Accountability and Demonstrating Compliance Under the GDPR: Two Case Studies
The accountability principle in Article 5 of the GDPR requires organisations to demonstrate compliance with all principles of the legislation. Article 24 sets out how organisations do this, by requiring that they implement appropriate technical and organisational measures.
But what does that mean?
In short, accountability is the “what” and the “why”. Article 24 basically ensures that your organisation is aware of which data processing operations are taking place, and what are the underlying decisions that have been made regarding those operations. For this reason, accountability is an ongoing exercise, that must be customized according to each organisation’s unique processes. For more information on the accountability principle, read our previous posts on the topic.
Blue Ocean Enterprises and MoneyGram International: Real Life Examples
Given the complex nature of the GDPR compliance and accountability obligations, it is helpful to look at real-life examples of how peer organisations are handling their compliance efforts. In our most recent webinar, we spoke with Alexys Carleton, Director of IA and Privacy at Blue Ocean Enterprises, as well as Deb Shita, Global Privacy Program Manager for MoneyGram International. We asked these experts a series of questions about their organisation’s journey.
Question 1: The first prong of a structured approach to privacy management is responsibility. How did you identify the specific responsibilities (privacy management activities/technical and organisational measures) that would be required for demonstrating GDPR compliance?
Blue Ocean utilised the Nymity GDPR Accountability Handbook to baseline their program. Alexys had a great deal of internal knowledge, which allowed her to answer many of the questions on her own. Line by line, she examined each measure to determine whether it was complete.
MoneyGram hired a third party to conduct a gap analysis, having determined that they needed a set of “fresh eyes” to give an accurate assessment of the state of their program. Because their organisation was quite mature, they used an ad hoc, maturity model to baseline.
Question 2: What approach did you take in order to prioritise the list of responsibilities?

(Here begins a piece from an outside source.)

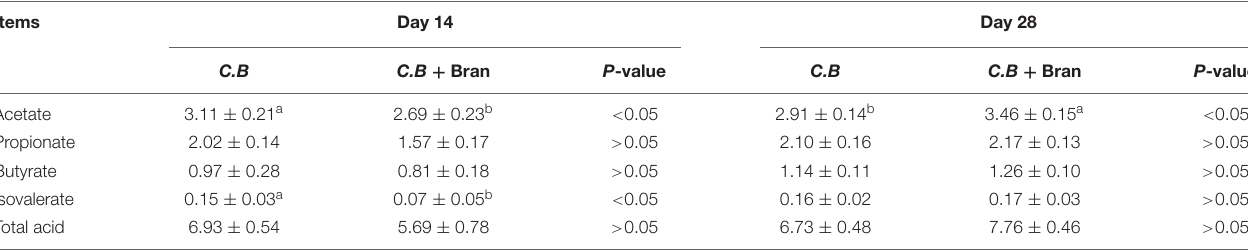
TABLE 3 | Effect of dietary C.B and C.B + corn bran inclusion on concentration of fecal SCFAs (mg/g feces) 1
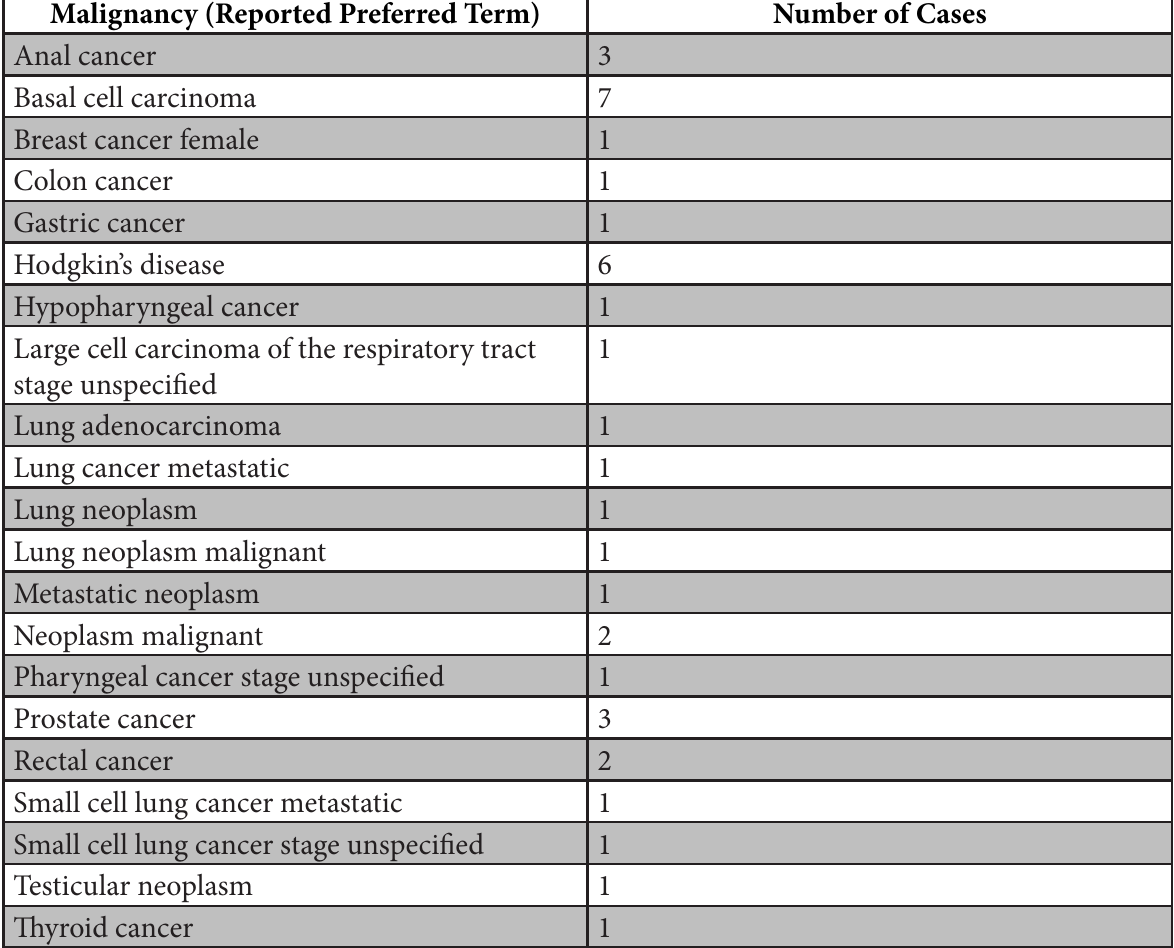
Supplementary Table 1. Specific Malignancies Reported Among Case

Blue Ocean took a project management approach. This began by working with various teams to group the technical and organisational measures that were not complete into internal project names. From there, they determined the resource availability for each project. Some measures needed to be completed first in order for others to be tackled, which naturally created a “road map” for the future.
MoneyGram used a privacy maturity model, in which they “ad hoc” identified the “must haves”, “enhancements”, and “future considerations”, checking items off as they went along.

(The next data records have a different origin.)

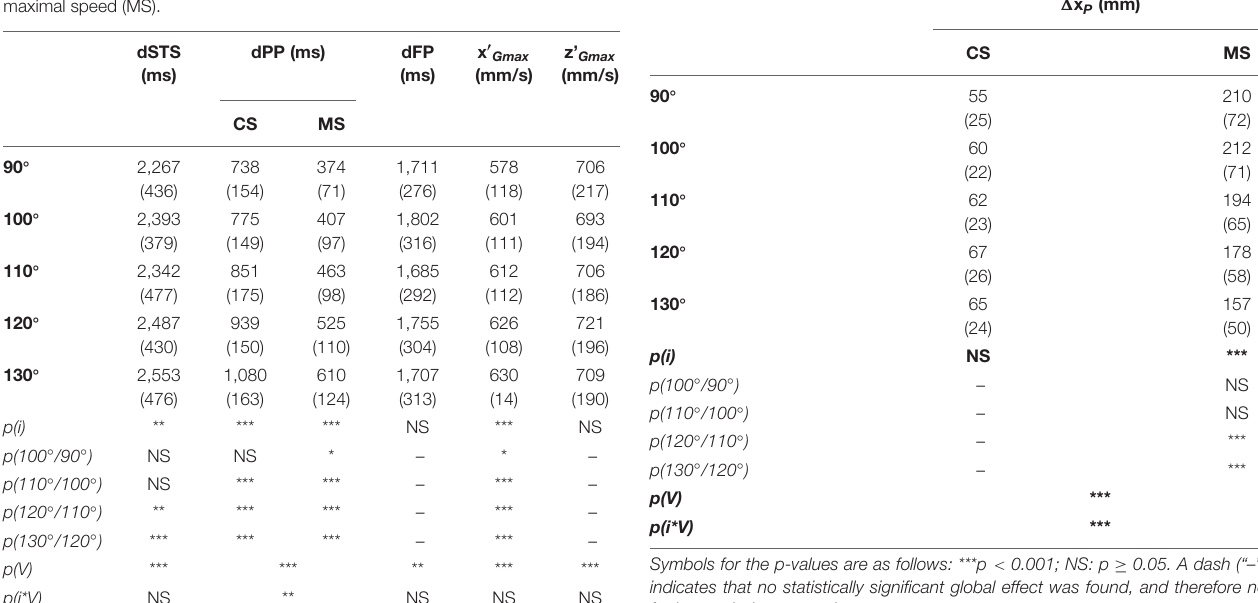
TABLE 5 | Mean (SD) total durations of the STS (dSTS), duration of the postural phase (dPP), maximal CoG anteroposterior velocity (x (cid:48) Gmax ), for the 5 inclination conditions and for the 2 speed conditions: comfortable speed (CS) and maximal speed (MS).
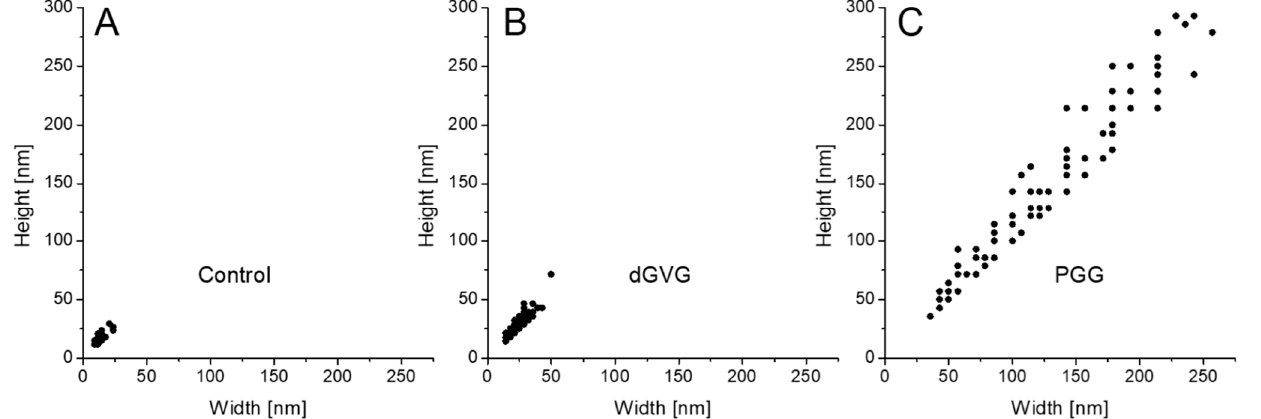
Figure 8. The size distribution of purified S. aureus membrane vesicles. MVs were released by bacteria cultivated in the absence of the tannins of control ( A ), 40 μ M dGVG ( B ), and 40 μ M PGG ( C ). n = 100 for each condition.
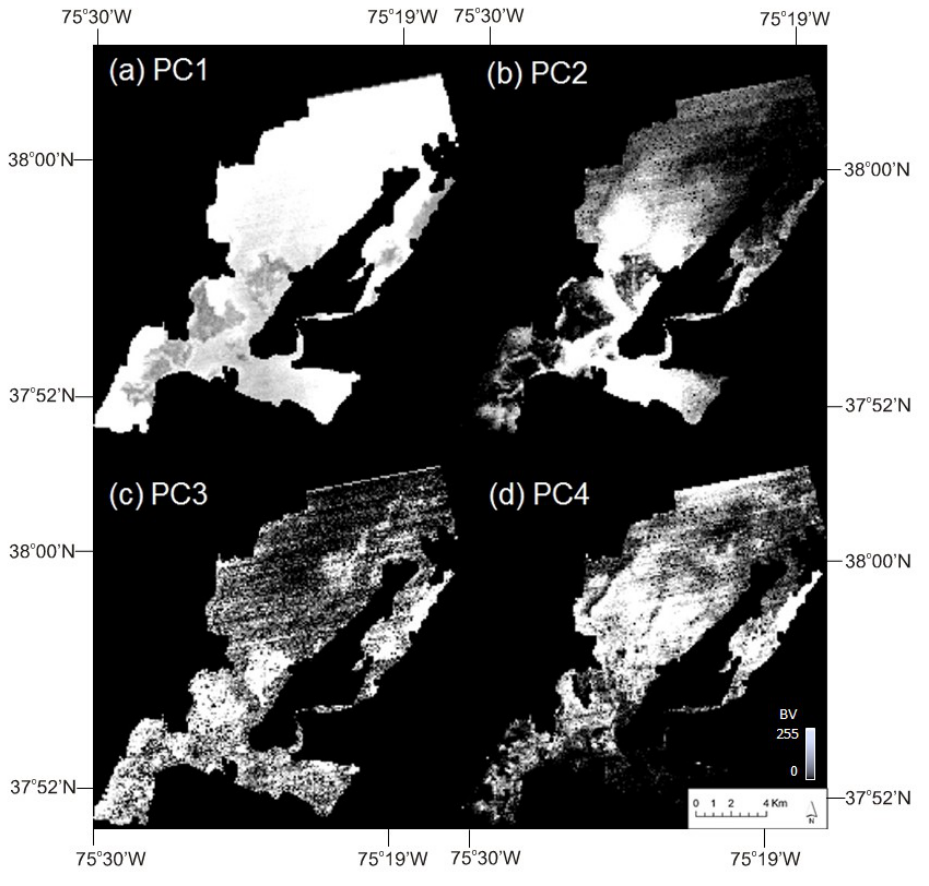
Figure 9. PCA brightness value images on normalized 8-bit range derived from time series ASTER temperature images ( a ) PC 1, ( b ) PC 2, ( c ) PC 3, and ( d ) PC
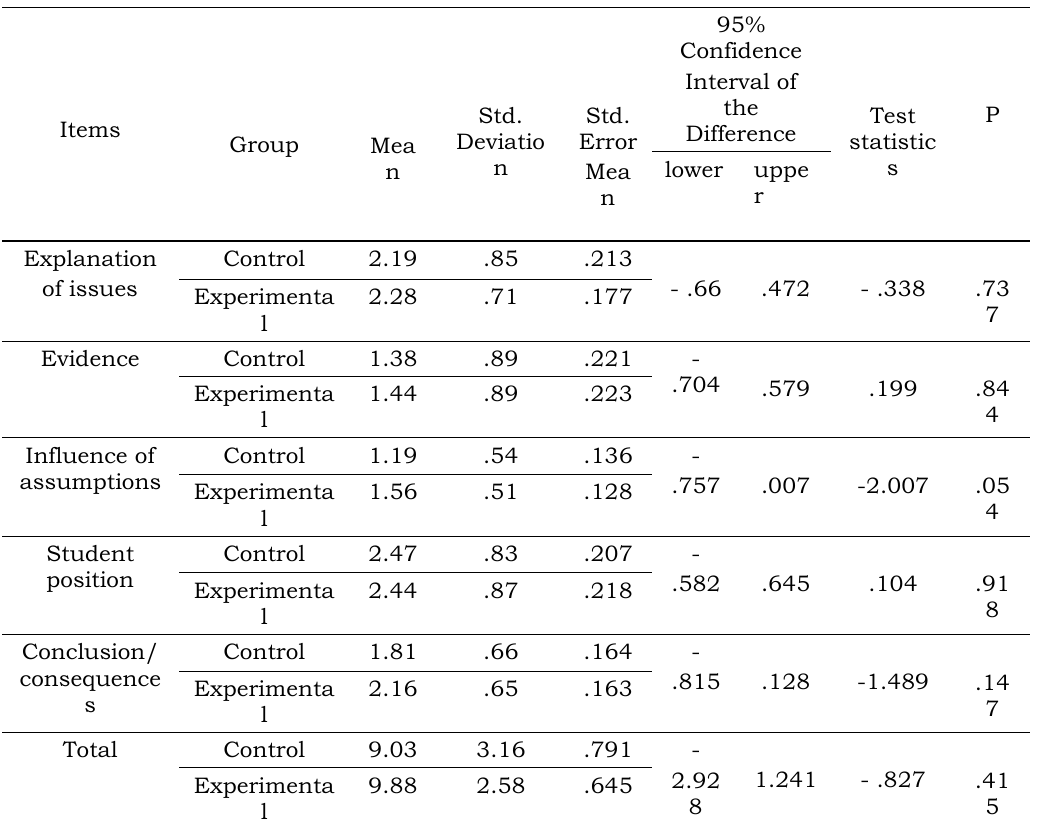
Table 2. Independent Samples Test for Opinion Essays of Control and Experimental Groups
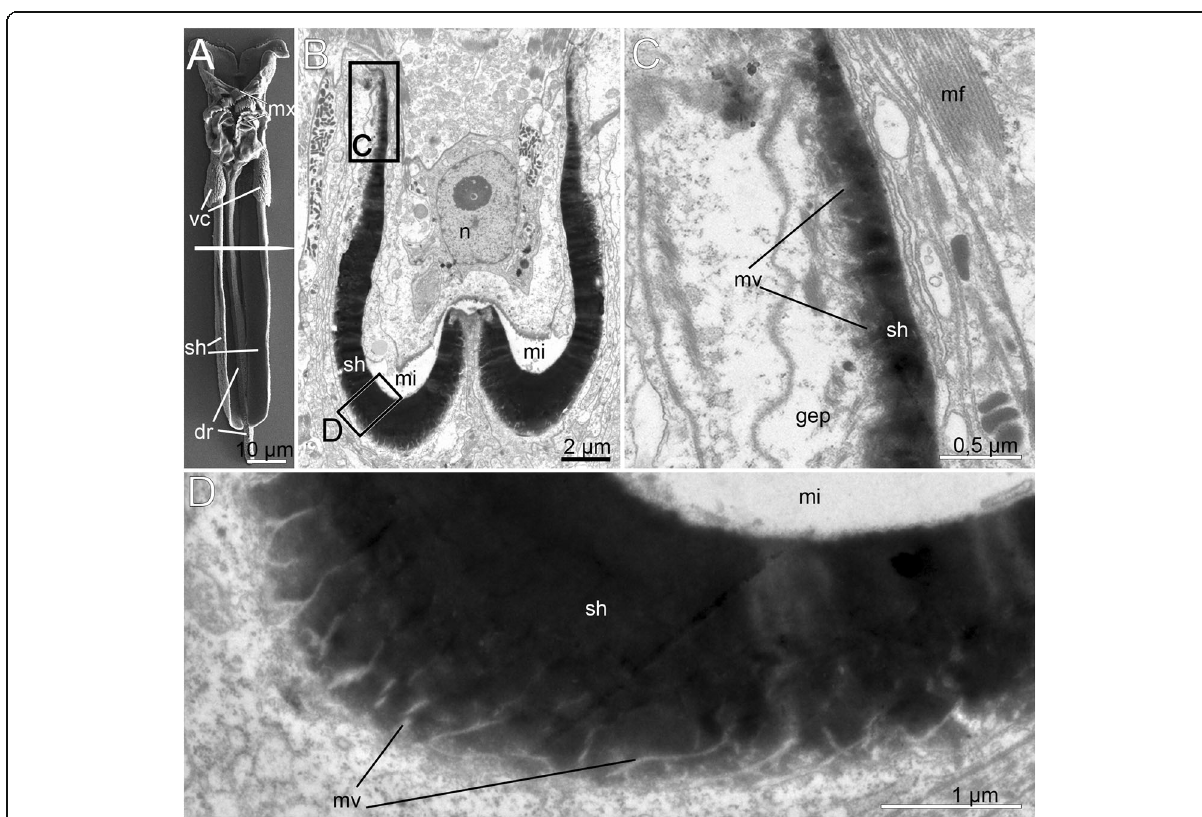
Fig. 8 Fine structure of the adult mandibles of Histriobdella homari . a. Jaws with a maxillary apparatus and mandibles, SEM image of the entire jaw apparatus. The white line indicates the position of the transversal ultrathin sections. b. Ultrastructure of the mandibular shaft; transversal section. The black squares correspond to TEM images shown in ( c ) and ( d ). c . Close -up of the mandibular margin. d . Ultrastructure of the median mandible. dr, dorsal rod; gep, gnathoepithelial cell; mi, median VPO invagination; mv, zone with microvilli; n, nucleus; sh, mandibular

Question 3: A structured approach involves not only the tasks (responsibilities), but also identifying owners who can maintain the tasks over time to demonstrate ongoing compliance. How did you identify owners?
The GDPR Compliance Project team took on the bulk of the responsibility for all tasks, because they had the most specialised knowledge on the topic. Beneath this layer, however, within each of the business units, a key person was assigned to each task. These individuals made up the “operating committee”. This group met once a week to discuss the progress of their projects.
Question 4: The third prong of a structured approach is evidence, which is tied to both the task (responsibility), and the owner. What were the deliverables from some of the projects or tasks you worked on?
Blue Ocean created a number of “conversation starter” documents that represented a short form version of the documentation that the privacy office would need to fill out. Each team had a document specific to their needs, that required them to fill in details every time a business process change occurred. Through this process, they discovered that much of the data gained from the business units could be repurposed for the records of processing.
Question 5: If you were starting today, what would you do now? What would you advise others on where to start?
Blue Ocean would suggest that if you are just getting started, look at what are your highest risks areas e.g. possibility of a data breach. From there, map processes around the risks, and prioritize accordingly. They would also allow ample time to achieve compliance in critical areas, as it is an arduous and ongoing process.
For consumer-facing organisations, taking a risk-based approach centred on the rights of the subjects would be the most beneficial. MoneyGram suggests beginning by prioritising the rights of data subjects, and make sure to a process for data requests in place first.